PAULINA TRACZYŃSKA

Paulina Traczyńska
29 gru 2022
Co mają wspólnego jeńcy wojenni z wodorostami z Morza Białego? Czyli sprostowanie dotyczące aktualnie malowanego tematu
W związku z pytaniami dotyczącymi mojego aktualnie prowadzonego cyklu malarskiego chciałam sprostować pewne kwestie. Tematem powstających obrazów są co prawdą glony, lecz moje zainteresowania nie są powodowane jedynie zamiłowaniem przyrodniczym czy formalnym. Główną przyczyną jest ważna Historia z nimi splątana.
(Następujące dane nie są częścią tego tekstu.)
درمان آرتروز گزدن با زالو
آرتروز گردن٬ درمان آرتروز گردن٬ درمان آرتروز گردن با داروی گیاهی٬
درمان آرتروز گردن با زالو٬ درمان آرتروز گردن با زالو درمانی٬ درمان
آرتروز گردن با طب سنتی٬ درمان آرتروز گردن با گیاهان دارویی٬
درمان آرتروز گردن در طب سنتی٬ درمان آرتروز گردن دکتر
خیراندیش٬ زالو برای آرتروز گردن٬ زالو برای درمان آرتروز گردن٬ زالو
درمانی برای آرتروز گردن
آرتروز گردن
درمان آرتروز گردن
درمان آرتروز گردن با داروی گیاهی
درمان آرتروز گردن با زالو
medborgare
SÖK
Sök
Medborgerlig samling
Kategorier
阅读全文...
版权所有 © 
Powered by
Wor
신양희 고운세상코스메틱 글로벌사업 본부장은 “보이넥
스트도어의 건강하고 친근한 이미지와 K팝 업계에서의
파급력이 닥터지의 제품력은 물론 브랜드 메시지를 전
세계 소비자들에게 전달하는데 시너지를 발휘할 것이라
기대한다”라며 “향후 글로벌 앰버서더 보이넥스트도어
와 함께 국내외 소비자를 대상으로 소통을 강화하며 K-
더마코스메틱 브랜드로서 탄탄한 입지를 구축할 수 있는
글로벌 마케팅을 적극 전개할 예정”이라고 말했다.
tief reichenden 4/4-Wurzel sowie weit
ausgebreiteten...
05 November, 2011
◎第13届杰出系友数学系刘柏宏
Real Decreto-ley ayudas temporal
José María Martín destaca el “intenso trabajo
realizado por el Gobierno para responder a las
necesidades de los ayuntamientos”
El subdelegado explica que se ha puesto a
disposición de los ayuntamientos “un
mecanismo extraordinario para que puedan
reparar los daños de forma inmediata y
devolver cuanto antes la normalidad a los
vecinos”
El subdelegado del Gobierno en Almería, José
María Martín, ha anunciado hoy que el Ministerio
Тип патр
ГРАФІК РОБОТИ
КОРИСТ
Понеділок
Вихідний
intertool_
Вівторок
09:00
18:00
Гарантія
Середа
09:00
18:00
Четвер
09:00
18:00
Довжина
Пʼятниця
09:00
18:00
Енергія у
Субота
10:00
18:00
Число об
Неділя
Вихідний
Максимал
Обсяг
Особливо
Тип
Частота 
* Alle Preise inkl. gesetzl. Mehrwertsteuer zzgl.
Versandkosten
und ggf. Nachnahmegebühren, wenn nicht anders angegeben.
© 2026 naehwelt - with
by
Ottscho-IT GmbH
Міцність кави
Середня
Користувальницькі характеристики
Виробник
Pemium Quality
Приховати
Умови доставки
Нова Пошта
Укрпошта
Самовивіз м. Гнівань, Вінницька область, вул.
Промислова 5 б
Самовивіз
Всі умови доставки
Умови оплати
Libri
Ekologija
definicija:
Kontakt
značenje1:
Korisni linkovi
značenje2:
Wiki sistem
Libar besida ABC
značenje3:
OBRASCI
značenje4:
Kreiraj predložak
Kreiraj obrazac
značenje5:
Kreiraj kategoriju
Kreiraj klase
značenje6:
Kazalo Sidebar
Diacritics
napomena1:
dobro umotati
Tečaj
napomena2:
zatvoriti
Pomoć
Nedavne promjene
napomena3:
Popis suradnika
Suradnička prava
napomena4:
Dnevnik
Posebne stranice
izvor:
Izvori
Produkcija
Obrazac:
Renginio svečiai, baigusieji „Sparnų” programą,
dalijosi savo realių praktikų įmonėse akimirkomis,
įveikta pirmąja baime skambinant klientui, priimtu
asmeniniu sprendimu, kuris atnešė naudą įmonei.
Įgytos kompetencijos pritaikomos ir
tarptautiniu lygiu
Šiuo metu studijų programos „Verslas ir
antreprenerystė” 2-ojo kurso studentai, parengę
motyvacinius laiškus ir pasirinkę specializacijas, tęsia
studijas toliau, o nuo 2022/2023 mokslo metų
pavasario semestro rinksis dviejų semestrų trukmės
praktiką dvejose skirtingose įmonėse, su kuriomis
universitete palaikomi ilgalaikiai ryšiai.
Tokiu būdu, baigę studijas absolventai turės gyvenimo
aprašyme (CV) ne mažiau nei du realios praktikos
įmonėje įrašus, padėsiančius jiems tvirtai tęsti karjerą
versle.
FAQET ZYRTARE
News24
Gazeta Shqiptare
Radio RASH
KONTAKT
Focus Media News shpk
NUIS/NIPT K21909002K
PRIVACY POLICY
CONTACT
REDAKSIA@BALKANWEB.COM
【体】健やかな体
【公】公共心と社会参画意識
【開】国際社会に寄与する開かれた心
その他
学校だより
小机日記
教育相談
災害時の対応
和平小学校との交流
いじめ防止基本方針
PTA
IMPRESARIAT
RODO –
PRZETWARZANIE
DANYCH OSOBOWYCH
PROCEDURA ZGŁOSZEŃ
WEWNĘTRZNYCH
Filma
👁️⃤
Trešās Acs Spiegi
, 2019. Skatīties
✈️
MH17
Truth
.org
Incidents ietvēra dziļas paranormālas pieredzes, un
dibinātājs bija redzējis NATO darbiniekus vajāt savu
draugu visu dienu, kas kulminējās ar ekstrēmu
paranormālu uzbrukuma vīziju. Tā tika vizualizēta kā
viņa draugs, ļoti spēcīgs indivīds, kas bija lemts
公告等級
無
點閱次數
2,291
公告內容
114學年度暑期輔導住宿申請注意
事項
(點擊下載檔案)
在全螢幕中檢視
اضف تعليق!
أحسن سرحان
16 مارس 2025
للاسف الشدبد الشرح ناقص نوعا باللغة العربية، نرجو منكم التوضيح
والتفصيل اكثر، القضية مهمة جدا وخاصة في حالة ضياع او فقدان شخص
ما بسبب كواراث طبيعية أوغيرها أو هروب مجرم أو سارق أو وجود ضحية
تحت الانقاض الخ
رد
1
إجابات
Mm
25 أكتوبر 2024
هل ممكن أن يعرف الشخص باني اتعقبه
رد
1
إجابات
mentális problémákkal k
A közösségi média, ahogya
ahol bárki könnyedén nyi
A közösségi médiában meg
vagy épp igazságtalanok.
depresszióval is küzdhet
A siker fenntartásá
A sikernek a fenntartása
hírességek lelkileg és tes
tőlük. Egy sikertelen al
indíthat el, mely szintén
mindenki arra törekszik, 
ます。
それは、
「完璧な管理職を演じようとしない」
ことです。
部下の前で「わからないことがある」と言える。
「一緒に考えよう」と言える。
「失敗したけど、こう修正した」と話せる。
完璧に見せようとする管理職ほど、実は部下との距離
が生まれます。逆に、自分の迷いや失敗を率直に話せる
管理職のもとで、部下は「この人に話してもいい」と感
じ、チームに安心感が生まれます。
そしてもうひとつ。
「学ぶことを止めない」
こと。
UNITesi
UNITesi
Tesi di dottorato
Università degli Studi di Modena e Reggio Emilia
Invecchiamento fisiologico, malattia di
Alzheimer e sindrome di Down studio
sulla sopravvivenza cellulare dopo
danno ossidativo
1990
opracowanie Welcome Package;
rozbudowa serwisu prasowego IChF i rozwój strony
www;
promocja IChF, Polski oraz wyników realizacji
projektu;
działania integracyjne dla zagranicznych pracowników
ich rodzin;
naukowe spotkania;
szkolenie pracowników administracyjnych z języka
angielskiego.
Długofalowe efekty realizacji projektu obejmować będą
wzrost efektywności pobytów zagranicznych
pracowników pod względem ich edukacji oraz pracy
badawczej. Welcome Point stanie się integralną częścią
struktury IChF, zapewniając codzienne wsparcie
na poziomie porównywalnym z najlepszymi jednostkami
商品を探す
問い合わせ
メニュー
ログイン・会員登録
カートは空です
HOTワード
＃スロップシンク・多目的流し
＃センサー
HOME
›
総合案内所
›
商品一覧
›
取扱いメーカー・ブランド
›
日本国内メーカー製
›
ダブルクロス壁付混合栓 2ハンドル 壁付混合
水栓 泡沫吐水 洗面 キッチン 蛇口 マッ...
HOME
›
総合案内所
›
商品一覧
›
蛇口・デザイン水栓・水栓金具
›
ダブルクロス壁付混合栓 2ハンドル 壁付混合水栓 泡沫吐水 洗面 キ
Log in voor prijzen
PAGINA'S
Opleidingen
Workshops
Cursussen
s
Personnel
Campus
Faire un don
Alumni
13 lat temu płynąc statkiem na Wyspy Sołowieckie po Morzu Białym wyłowiłam garść wodorostów, które unosiły się na powieżchni wody. Pomyślałam, że może to być świetna pamiątka z podróży, że te glony moga mieć jakieś właściwości lecznicze lub kosmetyczne i będę mogła je później wykorzystać. Ostatecznie pamiątka zasuszyła się i trafiła do pudełka z innymi tego typu obiektami i przeleżała tam długie lata.
W tym roku czytając "Na Nieludzkiej Ziemi" Józefa Czapskiego trafiłam na informację o doniesieniach dotyczących zatopienia przez rosyjskich komunistów barek z polskimi jeńcami wojennymi w 1940 roku na Morzu Białym. W tej sytuacji moja pamiątka nabrała dla mnie zupełnie innego znaczenia i postanowiłam wziąć ją na swój warsztat. Początkowo tematyka miała być tajemnicą i miała działać jak tajemnica w obrazie, jednakże czuje duży dysonas w związku z reakcjami ludzi w rozmowach o mojej aktualnej pracy. Kiedy odpowiadam, że maluję teraz glony, zwykle spotykam się z wesołą, lekką i entuzjastyczną reakcją, a po mojej stronie zostaje ciężar.
Więc przekazuję Wam w tym komentarzu ten ciężar. Myślę, że sprawa warta jest uwagi i respektu.